やがて、インターネットにつながるようになりました。
当時、買ったばかりのパソコンで「統合失調症」と検索すると、医療者の記事でさえ、どこか偏見を感じるものが多く、家族や親族による偏見に満ちた内容も目にしました。
それでも、しばらくしてブログのブームが来て、当事者のブログに出会いました。そこには、同じ悩みや葛藤、そして生き方がありました。
その方たちのおかげで、私は「ひとりぼっちでも、ひとりじゃない」と思えるようになりました。
そして、病気に関する悩みとどう向き合えばいいのか、少しずつ考えられるようになりました。
その後、結婚し、妊娠し、統合失調症を抱えながら出産に臨むことになりました。
そのときも、同じ病気の人に出会うことはなく、「統合失調症 妊娠 出産 育児」と検索しました。
しかしそこでも、病気を持って出産した人への偏見のある投稿を目にし、深く落ち込みました。
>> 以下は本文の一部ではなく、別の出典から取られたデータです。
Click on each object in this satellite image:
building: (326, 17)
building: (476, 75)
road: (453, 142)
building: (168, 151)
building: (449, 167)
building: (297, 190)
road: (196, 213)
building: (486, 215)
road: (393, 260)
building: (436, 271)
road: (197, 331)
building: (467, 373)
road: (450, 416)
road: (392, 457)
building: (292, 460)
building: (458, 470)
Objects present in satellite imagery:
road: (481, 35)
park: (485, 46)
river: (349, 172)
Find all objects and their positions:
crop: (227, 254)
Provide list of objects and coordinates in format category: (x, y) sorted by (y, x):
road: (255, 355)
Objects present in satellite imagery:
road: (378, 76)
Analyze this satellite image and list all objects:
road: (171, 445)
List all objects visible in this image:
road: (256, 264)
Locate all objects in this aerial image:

だからこそ、育休中、「統合失調症の妊娠・出産・育児日記」というブログを、毎日書きました。
統合失調症を抱えながらでも、社会資源を使って、どうやって育児をしてきたのかを記録しました。
そして今、私は統合失調症をカミングアウトしています。
かつて誰にも言えなかった悩みは、今ではブログのネタになり、同じ悩みを持つ人への発信の材料になりました。
人生って、本当に分からないものですね。